On Sun, Mar 30, 2014 at 2:09 PM, John C Klensin
<john-ietf(_at_)jck(_dot_)com> wrote:

Wow.  The nice thing about SMTP is that everyone has an
opinion, sometimes several.  20+ messages in under two days.

I'll try to avoid repeating things that others have said,
but...

(1) The historical reason for a list, rather than a count, is
that a count does not permit a "been here already" test.  At
least in the past, "been here already" tests have been as or
more useful than counts for loop detection, especially when
gateways to systems that use SMTP-like protocols are involved.


I still don't accept mere debugging as a rationale for MUST.

Whether one accepts it or not, "been here already" tests are not
about debugging.  They are about loop detection and DoS attacks.

But I can extend the case to MUST: Attacker subscribes two
mailing lists to each other. Thus setting off a spam loop.

Yes.

(3) There is no SMTP requirement that trace headers (really a
part of the envelope, even while stored in the headers) be
transmitted from the final delivery server to the message
recipient or even to whatever is used as a mail store.

It depends in part as to whether SUBMIT and SMTP are treated
as separate protocols.
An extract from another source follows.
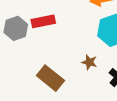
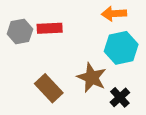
brown star: (89, 62) -> (92, 78), size x1.8

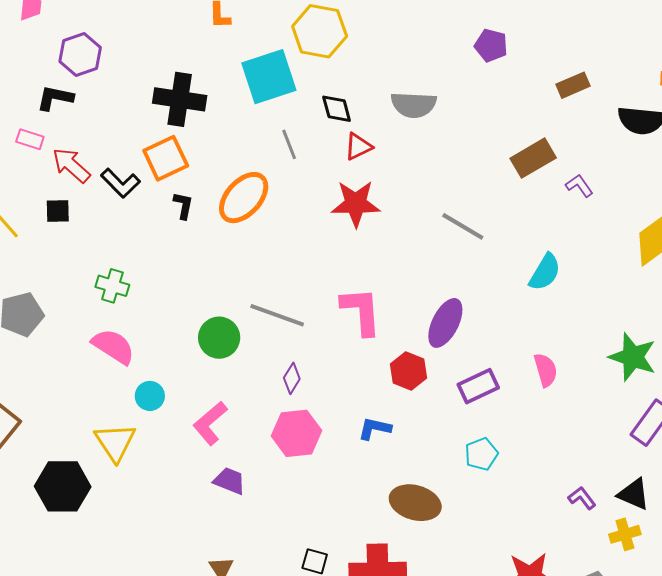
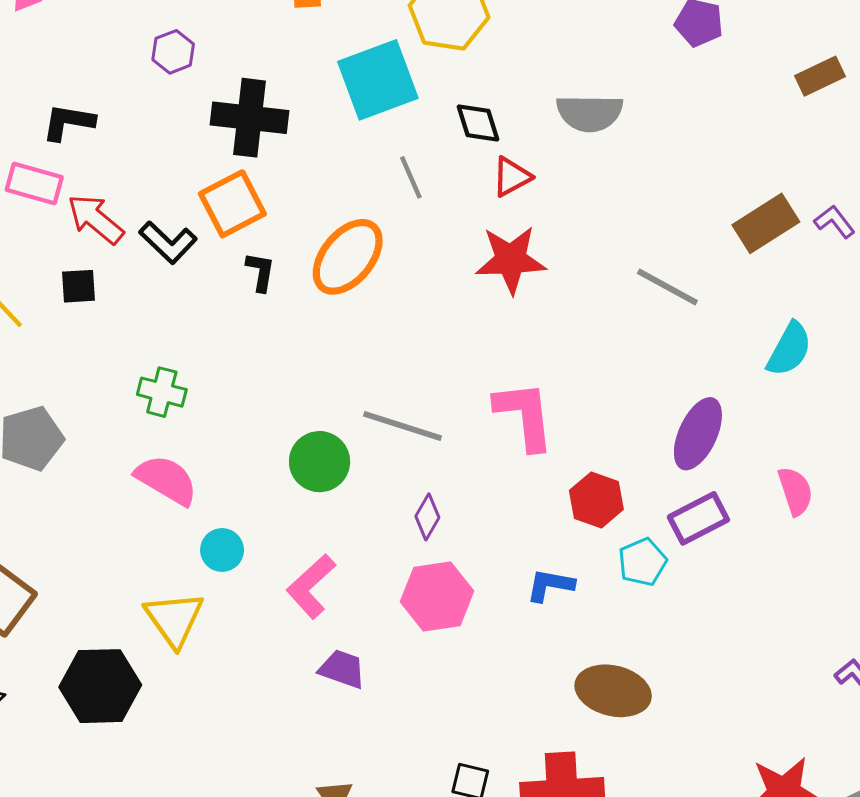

I think they should be since mail can
only cross once from the SUBMIT port to the SMTP port. And the
acceptance of the SUBMIT mail should be authenticated in any
case.

While I don't think SUBMIT has anything to do with whatever a
final delivery does, while they share a command structure, they
are as much separate protocols as the IETF can typically
arrange: different conformance rules, some differences in
command structures, different ports, etc.

If we assume the mail traffic is all over TLS, 

It is not clear to me that discussing models based on obviously
counterfactual assumptions is a good use of time.

for non mailing
list mail, there are three spans at issue:

1) User's mail client to outbound email server via SUBMIT.
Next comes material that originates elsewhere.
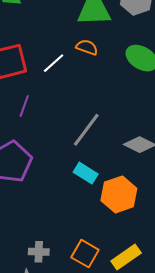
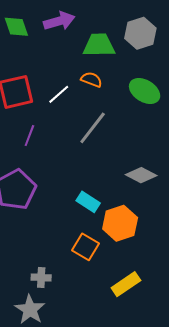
gray line: (86, 130) -> (93, 128), moved
orange square: (85, 254) -> (85, 247), moved

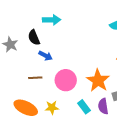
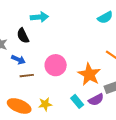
blue arrow: (46, 56) -> (18, 60), moved
pink circle: (66, 80) -> (56, 65), moved
purple semicircle: (103, 106) -> (96, 100), turned -105

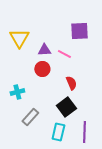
2) From the user's outbound mail server to the inbound mail
server specified in the destination address. (ignoring
outbound mail forwarding for the mo).

Please read the part of my note that argued for preserving the
multi-hop model.  You are not only assuming TLS, you are
assuming TLS in a "no relay" environment.  Sorry, but that
discards enough of SMTP's capability's and model to make your
discussion uninteresting.
...
  
<rant>

However, as people contemplate ways to get a little more
performance, a little better privacy, a little better way to
deter or filter spam, malware, or bad guys, I wish we could
all keep in mind that no one with adequate authority has
promised that today's happy situation will prevail forever.
We are seeing a large collection of proposals and actions
that point to national network boundaries; new, more
politically-based, address allocation strategies; national
content controls and filtering; and a whole series of other
things.  If the advocates of any of them succeed, we could
easily find ourselves back in a situation very similar to the
one we had in the late 80s and early 90s.


There are certainly governments trying and at least some will
succeed.

I don't think we can stop them but the people who they are
trying to control can.

The point was intended to be that we have a mail system
(critically including, but not limited to, SMTP in all of its
sometimes-inconvenient MX-as-gateway, multiple hop, glory) that
has proven very successful in getting messages past and around
government-imposed and technological blockages.  Models and
systems that assume or force having only one hop between what
you describe as the user's outbound mail server and inbound mail
server considerably weaken the potential of that model.  That,
in turn, makes it much easier for governments and the like to
block email traffic along with anything else they might block.
I don't think we should hand them that victory just because it
is easier to think about SMTP in the sort of model you describe
above.

Folks, if we really need to continue this conversation (I hope
we don't), can we move it to the SMTP list?